### [What you need to do]
In the entries below, count every line with the word "Suppléants". Return only the count.
┄┄┄┄┄┄┄┄┄┄┄┄┄┄┄┄┄┄┄┄
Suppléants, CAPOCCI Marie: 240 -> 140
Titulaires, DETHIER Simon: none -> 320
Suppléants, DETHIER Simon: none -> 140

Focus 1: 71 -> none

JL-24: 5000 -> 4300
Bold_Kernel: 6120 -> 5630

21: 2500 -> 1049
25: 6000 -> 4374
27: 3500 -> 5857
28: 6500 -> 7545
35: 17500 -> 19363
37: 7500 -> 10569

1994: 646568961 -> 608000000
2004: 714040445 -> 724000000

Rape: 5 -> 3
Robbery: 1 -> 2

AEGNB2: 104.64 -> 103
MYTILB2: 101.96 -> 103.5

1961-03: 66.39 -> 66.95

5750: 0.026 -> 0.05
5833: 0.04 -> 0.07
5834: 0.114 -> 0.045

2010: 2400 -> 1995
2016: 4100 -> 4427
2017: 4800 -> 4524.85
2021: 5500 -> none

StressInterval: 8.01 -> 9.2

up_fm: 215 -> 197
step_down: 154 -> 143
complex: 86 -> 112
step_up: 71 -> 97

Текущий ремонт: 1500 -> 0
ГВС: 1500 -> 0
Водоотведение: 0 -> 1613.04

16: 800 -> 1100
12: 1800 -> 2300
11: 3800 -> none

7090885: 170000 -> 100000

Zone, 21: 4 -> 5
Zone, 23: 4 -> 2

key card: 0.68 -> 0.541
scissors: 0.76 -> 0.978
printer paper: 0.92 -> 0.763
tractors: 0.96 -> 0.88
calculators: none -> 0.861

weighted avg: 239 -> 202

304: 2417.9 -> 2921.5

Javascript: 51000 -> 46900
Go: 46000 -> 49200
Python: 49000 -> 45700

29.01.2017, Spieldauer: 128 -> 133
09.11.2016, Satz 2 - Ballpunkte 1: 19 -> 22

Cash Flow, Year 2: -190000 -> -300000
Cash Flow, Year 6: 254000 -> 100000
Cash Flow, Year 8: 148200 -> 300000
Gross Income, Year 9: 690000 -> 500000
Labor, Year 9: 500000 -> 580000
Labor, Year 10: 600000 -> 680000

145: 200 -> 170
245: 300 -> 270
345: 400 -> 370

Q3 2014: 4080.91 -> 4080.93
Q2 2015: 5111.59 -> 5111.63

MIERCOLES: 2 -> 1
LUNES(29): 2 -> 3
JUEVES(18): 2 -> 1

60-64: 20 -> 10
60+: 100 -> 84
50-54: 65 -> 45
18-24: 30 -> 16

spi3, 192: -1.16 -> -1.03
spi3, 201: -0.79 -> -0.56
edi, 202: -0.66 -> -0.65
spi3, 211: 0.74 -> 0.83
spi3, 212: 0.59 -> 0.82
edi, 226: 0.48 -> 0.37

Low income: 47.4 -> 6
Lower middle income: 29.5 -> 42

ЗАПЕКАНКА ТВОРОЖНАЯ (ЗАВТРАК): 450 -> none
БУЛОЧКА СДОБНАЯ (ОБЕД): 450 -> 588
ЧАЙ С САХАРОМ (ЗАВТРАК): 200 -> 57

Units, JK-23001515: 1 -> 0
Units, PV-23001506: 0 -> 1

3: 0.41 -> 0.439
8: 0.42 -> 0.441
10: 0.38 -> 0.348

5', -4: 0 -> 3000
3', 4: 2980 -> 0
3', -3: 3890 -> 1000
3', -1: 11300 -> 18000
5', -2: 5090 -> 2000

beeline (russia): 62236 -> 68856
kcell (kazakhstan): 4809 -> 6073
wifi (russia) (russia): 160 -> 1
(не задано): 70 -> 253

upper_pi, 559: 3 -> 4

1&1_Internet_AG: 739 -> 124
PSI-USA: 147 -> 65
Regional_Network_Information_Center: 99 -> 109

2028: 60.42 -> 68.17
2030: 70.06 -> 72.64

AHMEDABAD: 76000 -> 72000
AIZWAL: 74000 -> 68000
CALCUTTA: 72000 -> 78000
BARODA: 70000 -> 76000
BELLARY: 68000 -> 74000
┄┄┄┄┄┄┄┄┄┄┄┄┄┄┄┄┄┄┄┄
### [Written reply]
2